Verifikasi ini dilakukan untuk memastikan kelengkapan administrasi, legalitas lahan, serta kesiapan kelembagaan dalam pelaksanaan program Peremajaan Sawit Rakyat.
Dalam kesempatan ini, Ketua Tim Surveyor PT Sucofindo, Imam Nur Aziz, menyampaikan bahwa tahapan verifikasi yang dilakukan meliputi pemeriksaan identitas pekebun seperti KTP, Kartu Keluarga (KK), serta dokumen legalitas lahan yang diusulkan untuk program replanting.
“Saat ini kami sedang melakukan verifikasi terhadap lahan yang diusulkan masyarakat.
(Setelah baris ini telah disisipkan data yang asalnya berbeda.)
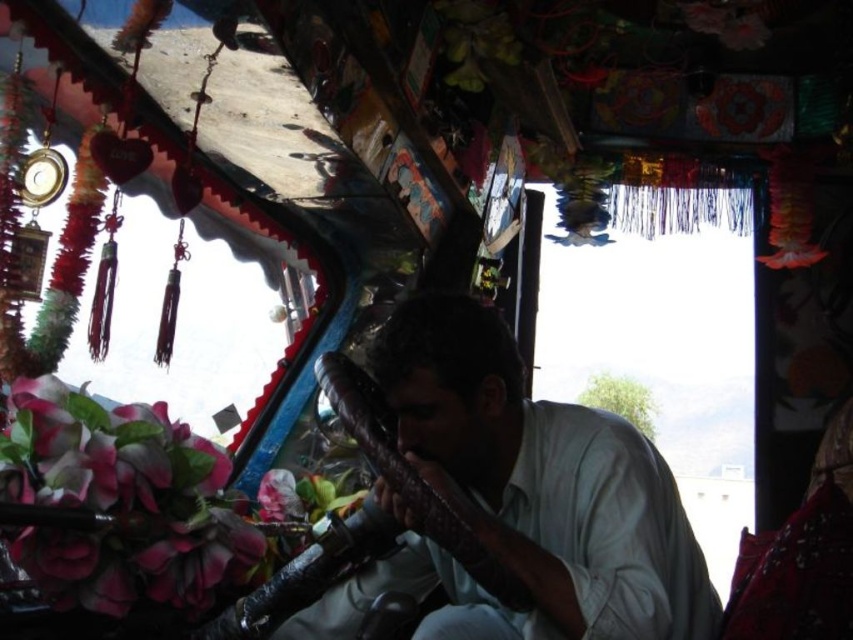
You are a passenger in the vehicle and want to reach both the matte brown instrument at center and the pink silk flower at lower left. Which object will you need to reach over first?

You will need to reach over the matte brown instrument at center first because it is closer to you than the pink silk flower at lower left, which is further away.

You are inside a decorated vehicle and need to place a small item on the tallest object. Which object should you choose between the matte brown instrument at center and the pink silk flower at lower left?

The matte brown instrument at center is much taller than the pink silk flower at lower left, so you should place the small item on the matte brown instrument at center.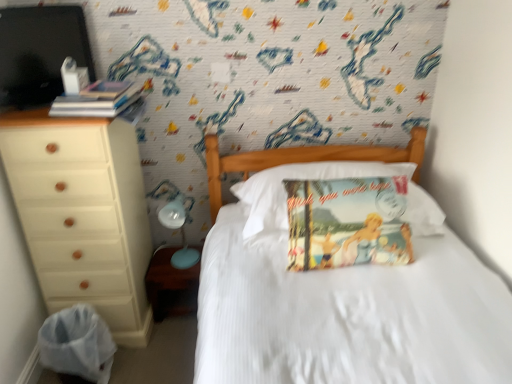
Question: Is light blue plastic table lamp at lower left oriented towards beige wood chest of drawers at left?

Choices:
 (A) yes
 (B) no

Answer: (B)

Question: Is light blue plastic table lamp at lower left positioned before beige wood chest of drawers at left?

Choices:
 (A) yes
 (B) no

Answer: (B)

Question: From a real-world perspective, is light blue plastic table lamp at lower left over beige wood chest of drawers at left?

Choices:
 (A) no
 (B) yes

Answer: (A)

Question: Is light blue plastic table lamp at lower left far away from beige wood chest of drawers at left?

Verifikasi ini bertujuan memastikan luas lahan yang diajukan, kondisi lahan, serta memastikan bahwa lahan tersebut memang telah ditanami kelapa sawit dan memenuhi persyaratan program,” jelasnya.
Lebih lanjut, Imam menambahkan bahwa selain melakukan verifikasi terhadap pekebun, pihaknya juga akan melakukan pemeriksaan terhadap perusahaan mitra yang terlibat dalam program tersebut.
“Verifikasi juga mencakup kesiapan perusahaan mitra, mulai dari keberadaan pabrik kelapa sawit, ketersediaan alat berat, hingga dukungan teknis dan operasional lainnya, untuk memastikan seluruh tahapan program peremajaan sawit rakyat (PSR) dapat dilaksanakan secara optimal, efektif, dan sesuai dengan ketentuan yang berlaku,” tutup Imam Nur Aziz.
Sementara itu, Ketua Kelompok Replanting (KRP) Kota Mukomuko, Jon Herli, menjelaskan bahwa usulan program replanting sawit ini diajukan melalui jalur kemitraan dengan PT Sapta Lubuk Pinang.
“Kami bermitra dengan PT Sapta Lubuk Pinang, dan proses verifikasi lapangan dilakukan oleh PT Sucofindo, baik verifikasi pekebun, kelembagaan maupun dokumen perusahaan yang menjadi mitra,” ujarnya.
Sasaran program replanting ini adalah kebun sawit yang sudah tidak produktif lagi, terutama tanaman yang berumur di atas 25 tahun. Selain itu, kebun sawit yang menggunakan bibit tidak unggul sehingga hasil panennya tidak maksimal juga dapat diusulkan mengikuti program tersebut.
Total usulan Program Peremajaan Sawit Rakyat (PSR) atau replanting sawit tahap III di Kecamatan Kota Mukomuko mencapai 174 hektare yang diajukan oleh 97 pemilik lahan.
Namun, seluruh usulan tersebut masih akan melalui proses verifikasi dan evaluasi oleh tim yang berwenang untuk memastikan kesesuaian dengan persyaratan dan ketentuan program.
Oleh karena itu, belum dapat dipastikan seluruh luasan maupun peserta yang diusulkan akan dinyatakan memenuhi syarat dan lolos dalam program PSR tahap III.
“Kami berharap program Peremajaan Sawit Rakyat (PSR) ini dapat membantu petani, khususnya di Kecamatan Kota Mukomuko untuk meningkatkan produktivitas kebun sawit mereka melalui penggunaan bibit unggul dan pengelolaan yang lebih baik,” tutup Jon Herli.
Melalui program peremajaan sawit rakyat ini, diharapkan produktivitas kebun sawit masyarakat di Kabupaten Mukomuko dapat meningkat sehingga mampu memberikan dampak positif terhadap perekonomian para petani.